The Warrior and the Weasel

“We’re not talking about bad people here. My local isn’t some evil den of iniquity, it’s just a place where people like to have a drink and a laugh.”

“Well, it doesn’t have to be evil, but it should be a den if its decent, because it’s healthy to get unhealthy, and banter is fun. But there’s a line between laughing at someone’s expense and bullying them. Playground bullies cross it by manipulating others to join in, and drunk people are way easier to manipulate than sober ones, especially if there’s a chance they’ll be excluded from the group if they don’t play along.”

“I haven’t been bullied. I’m too big for that remember. Although… well this is going to sound weird, but it happened a couple of years ago, and is childish enough to fit your playground bully description. Have you ever seen the show ‘Community’?”

“I don’t watch reality TV.”

“Ah, it’s an American comedy. Very meta, loads of movie references. Used to be funny before it meta’d itself.”

“Meta often feels too ‘cool for school’ for my taste. Always seemed the guys who acted ‘cool’ were the ones who really weren’t.”

“Still works like that. So anyway…”

Being a film buff Jack loved a show packed with a million movie references and he recommended his latest discovery to his friends. One of those supposed friends named himself after the ‘cool’ guy in show, Jeff Winger, even memorising lines and aping the character’s affectations. He played on his new-found iceman status to belittle Jack by renaming him Pierce, after the hated old guy in the show, played by Chevy Chase, winning a new girlfriend in the process after her Mum died. The grieving girl bought into the fantasy and took to repeatedly screaming “shut up Pierce” at Jack, despite them previously being friends.

“Well, some have an inner and outer brat,” said Scot. “But that’s what you get for hanging out with teenagers. They’re not fully… formed.”

“They’re in their mid-twenties, and they didn’t like being told where to go, which I eventually did… after about five months of the weirdness.”

“Why’d it take you so long?”

“I was polite at first, but they just got too nasty so I snapped.”

“Again, why’d it take you so long?”

“I liked the girl. I thought she was my friend, and I felt sorry for her. Three years on, and a hell of a lot of lies and bizarre little games later, she tells me the reason we had a rift was because of how I acted after her Mum died. And she still smirks when she calls me Pierce, albeit on the sly.”

“How you acted? Sounds like they pulled a Dyer.”

“A what?”

“As in Danny Dyer. Mark Kermode, the film critic, did his job by saying Dyer’s acting lived up to his name. Dyer accused Kermode of attacking his children. The logic being that Dan’s trade was acting, so any criticism of his… uh, craft, was effectively snatching food from his kid’s mouths.”

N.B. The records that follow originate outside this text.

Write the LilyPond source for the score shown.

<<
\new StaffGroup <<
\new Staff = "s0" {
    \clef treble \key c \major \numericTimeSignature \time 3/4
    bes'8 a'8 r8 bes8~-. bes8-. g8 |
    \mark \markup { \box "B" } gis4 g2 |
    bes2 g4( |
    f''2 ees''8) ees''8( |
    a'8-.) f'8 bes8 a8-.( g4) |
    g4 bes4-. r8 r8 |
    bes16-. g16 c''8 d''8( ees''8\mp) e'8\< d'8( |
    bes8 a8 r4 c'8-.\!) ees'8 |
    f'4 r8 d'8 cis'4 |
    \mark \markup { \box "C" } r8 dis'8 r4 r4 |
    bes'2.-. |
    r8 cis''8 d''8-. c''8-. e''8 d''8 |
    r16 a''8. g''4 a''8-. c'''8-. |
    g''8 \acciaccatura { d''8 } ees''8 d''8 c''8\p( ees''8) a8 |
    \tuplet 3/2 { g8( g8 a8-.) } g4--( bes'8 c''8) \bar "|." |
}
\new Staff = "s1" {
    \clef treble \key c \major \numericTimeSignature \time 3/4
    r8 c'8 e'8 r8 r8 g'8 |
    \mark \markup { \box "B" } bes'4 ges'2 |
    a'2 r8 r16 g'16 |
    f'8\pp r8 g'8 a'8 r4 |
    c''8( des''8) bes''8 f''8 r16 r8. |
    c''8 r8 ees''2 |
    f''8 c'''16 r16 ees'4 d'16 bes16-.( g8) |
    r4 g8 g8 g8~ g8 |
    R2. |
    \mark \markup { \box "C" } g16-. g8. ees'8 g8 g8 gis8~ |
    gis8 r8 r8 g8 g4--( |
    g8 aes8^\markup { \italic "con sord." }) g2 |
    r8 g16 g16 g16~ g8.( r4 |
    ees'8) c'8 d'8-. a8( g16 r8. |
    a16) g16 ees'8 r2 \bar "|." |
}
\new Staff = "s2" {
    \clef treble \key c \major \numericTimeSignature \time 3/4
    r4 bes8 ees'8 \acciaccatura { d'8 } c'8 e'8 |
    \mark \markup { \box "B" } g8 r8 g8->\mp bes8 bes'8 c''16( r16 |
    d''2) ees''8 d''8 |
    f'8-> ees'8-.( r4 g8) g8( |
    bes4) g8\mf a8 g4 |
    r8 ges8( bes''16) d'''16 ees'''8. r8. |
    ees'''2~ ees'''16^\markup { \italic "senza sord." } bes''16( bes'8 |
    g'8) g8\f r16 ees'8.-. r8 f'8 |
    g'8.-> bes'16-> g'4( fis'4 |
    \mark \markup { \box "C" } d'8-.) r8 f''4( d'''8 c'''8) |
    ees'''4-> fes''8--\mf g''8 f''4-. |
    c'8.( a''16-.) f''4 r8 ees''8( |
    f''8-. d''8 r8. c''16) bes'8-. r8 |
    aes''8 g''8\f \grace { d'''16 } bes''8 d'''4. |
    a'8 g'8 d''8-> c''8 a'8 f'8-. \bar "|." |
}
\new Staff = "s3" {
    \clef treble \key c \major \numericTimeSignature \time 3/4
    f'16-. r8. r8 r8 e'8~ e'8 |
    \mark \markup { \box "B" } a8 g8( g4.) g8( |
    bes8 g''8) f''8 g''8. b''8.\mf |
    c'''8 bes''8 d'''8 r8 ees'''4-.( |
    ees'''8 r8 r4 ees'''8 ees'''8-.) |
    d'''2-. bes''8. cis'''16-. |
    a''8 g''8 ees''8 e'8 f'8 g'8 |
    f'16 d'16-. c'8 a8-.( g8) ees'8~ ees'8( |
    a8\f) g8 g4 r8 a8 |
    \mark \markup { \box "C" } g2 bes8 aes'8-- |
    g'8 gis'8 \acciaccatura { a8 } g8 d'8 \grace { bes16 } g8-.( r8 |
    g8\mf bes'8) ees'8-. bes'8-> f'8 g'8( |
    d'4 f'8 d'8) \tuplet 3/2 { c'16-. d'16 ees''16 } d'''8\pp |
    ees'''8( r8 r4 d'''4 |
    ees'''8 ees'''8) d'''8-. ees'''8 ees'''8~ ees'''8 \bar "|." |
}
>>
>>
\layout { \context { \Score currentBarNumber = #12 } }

“Ah, yeah, I knew a charity fundraiser who told me the greatest thing about the job was its untouchability. He could get away with exploiting anyone for anything, blame random strangers for the plight of a starving African child if they hesitated to hand over their savings.”

“Yeah, bully’s bull. Vile behaviour excusable in relation to a sympathetic scenario. Roget’s. Rights reserved. It’s how a Portsmouth mob justified burning down a paediatrician’s office when they got confused over the job title. But what was it about being called Pierce? Since when was your skin so thin silly names prick it? Just because some still play in the sandpit doesn’t mean you have to.”

Jack laughed and shook his head. “It’s nothing to do with the name. Or the show. Hell, half the jokes probably go over their head. But intent is everything. They wanted to belittle me and thought they were being really clever doing so. After I told them to jump they painted me as this pantomime villain so the beau could play the protective hero, accusing me of all the weird innuendo and lies they indulged in themselves.”

“So… she was a fragile kid, and bought into the manly hero fantasy, even if she was really the one protecting him from criticism. People need their fantasies, and we are living in the age of delusion. Were you jealous?”

“No, she’s like, half my age. It just got way nastier, and I felt… emasculated, yeah, in a way. It was cowardly and parasitic to use her like that, and boy, she got real loud. Name-calling, exclusion, plain lying – real old school playground bullying. I used to see her as a kid that brightened up a room when she walked into it. Funny, warm, lovable. But, when she smirks, or shrieks, now I just see a cruel, sly, silly little liar. Because that’s what she is when she calls me Pierce.”